• Exercises to complete:
**A.** In the article about consumer reviews and travel agents, how many unique visitors did Yelp draw in August?
**B.** Reproduce the portion of the article about consumer reviews and travel agents starting at "I’m not the" and ending at "a trusted consultant.".
**C.** Carry on the article about consumer reviews and travel agents from its final sentence.

• Passage provided:
···
It’s no secret that consumers trust each other more—even if they don’t know each other—than a third party. They might take information they read on Twitter as fact, more readily than they would, say, an ad, or someone they believe is trying to sell them something. The growth of the website Yelp.com is a testament to this trend. Yelp, if you haven’t seen it, is a site comprised solely of consumer reviews of local businesses, which could include hotels, restaurants, and even dentists, hair salons and mechanics. I’ve used Yelp to locate a guy in my area who can replace zippers in leather purses (a fading craft, I must say) and I’ve gotten my haircut in a place that received good ratings for its service and pricing. I’ve used Yelp to sound off about the dry cleaner in my neighborhood who is rude to customers and to criticize the sandwich shop in my office building that overcharges for virtually everything it sells (don’t get me started).
I’m not the only one using the service. To date, “Yelpers” have written more than 7 million reviews; the site drew an audience of more than 25 million unique visitors in August. That’s a lot of people counting on the kindness and knowledge of strangers to advise them on where to shop and what to buy.
This entire concept got me thinking about where the travel agent falls into all of this. Are you a third party who is not to be trusted as much as a guy off the street who knows only a little about travel? Should consumers believe in him more because he has a college roommate who spent a semester in France and might know of some interesting places to visit? Of course not. You’re a trusted consultant.
The fact is, however, that you’re also a fellow consumer. If anything, you’re a super consumer, because you spend all of your waking hours researching the best travel suppliers and options out there. You’re also interfacing firsthand with your clients, who are buying and using the travel products.
···
• Recorded information:
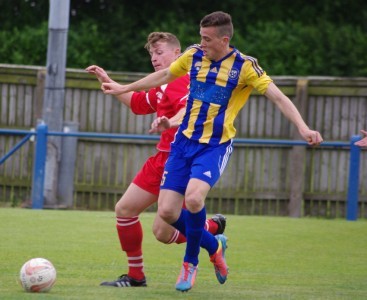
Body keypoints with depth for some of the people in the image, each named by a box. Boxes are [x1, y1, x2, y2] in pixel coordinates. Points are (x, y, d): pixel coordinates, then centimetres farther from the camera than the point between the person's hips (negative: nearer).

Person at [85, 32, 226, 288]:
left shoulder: (180, 81, -14)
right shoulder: (163, 86, 17)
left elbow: (189, 110, -33)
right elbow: (138, 103, 35)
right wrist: (108, 81, 31)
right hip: (162, 159, 10)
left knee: (162, 232, -12)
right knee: (124, 209, 7)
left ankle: (213, 227, 13)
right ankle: (136, 276, 17)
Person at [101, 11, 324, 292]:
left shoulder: (245, 66, -10)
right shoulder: (194, 55, 3)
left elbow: (278, 97, -13)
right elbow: (164, 75, 20)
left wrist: (303, 127, -28)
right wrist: (124, 88, 28)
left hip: (215, 146, -5)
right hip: (184, 142, 5)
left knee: (193, 198, -29)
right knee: (167, 211, -5)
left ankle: (190, 262, -3)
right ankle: (214, 245, 24)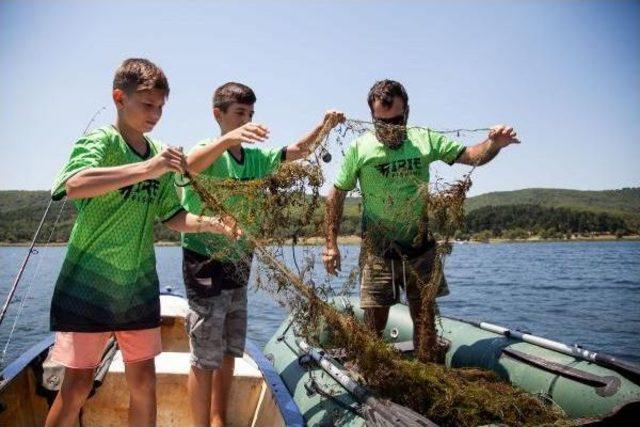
···
• Numbered answers:
**A.** Yelp drew more than 25 million unique visitors in August.

**B.**
I’m not the only one using the service. To date, “Yelpers” have written more than 7 million reviews; the site drew an audience of more than 25 million unique visitors in August. That’s a lot of people counting on the kindness and knowledge of strangers to advise them on where to shop and what to buy.
This entire concept got me thinking about where the travel agent falls into all of this. Are you a third party who is not to be trusted as much as a guy off the street who knows only a little about travel? Should consumers believe in him more because he has a college roommate who spent a semester in France and might know of some interesting places to visit? Of course not. You’re a trusted consultant.

**C.**
For this reason, why not position yourself to the public as a super consumer rather than a salesperson? This would entail creating a public identity for yourself on social networks like Facebook, Twitter, TripAdvisor, Yelp and others wherein you don’t promote specials to those viewing your postings. Instead, you would opine (and not necessarily positively) about the hotels and travel companies that you know about. By becoming part of the conversation in an unbiased manner, you might rise above all the noise that’s already out there. This will take some time to get results, but my sense is that you’ll engage other consumers of travel products more adeptly than you would if you were simply promoting a deal.
Another piece of advice: Research all these social networks to determine what is being said about the suppliers you are promoting to your clients.
That way, when your customers return to you the day after you’ve presented them with some vacation options, complaining that they’ve just read on TripAdvisor that the hotel you suggested “has service that is stodgy and slow,” or that someone “ordered a hamburger from the hotel’s restaurant and when they got it, it was overcooked,” you’ll know how to respond as a super consumer, as someone who already knows about the product and can give them trusted advice.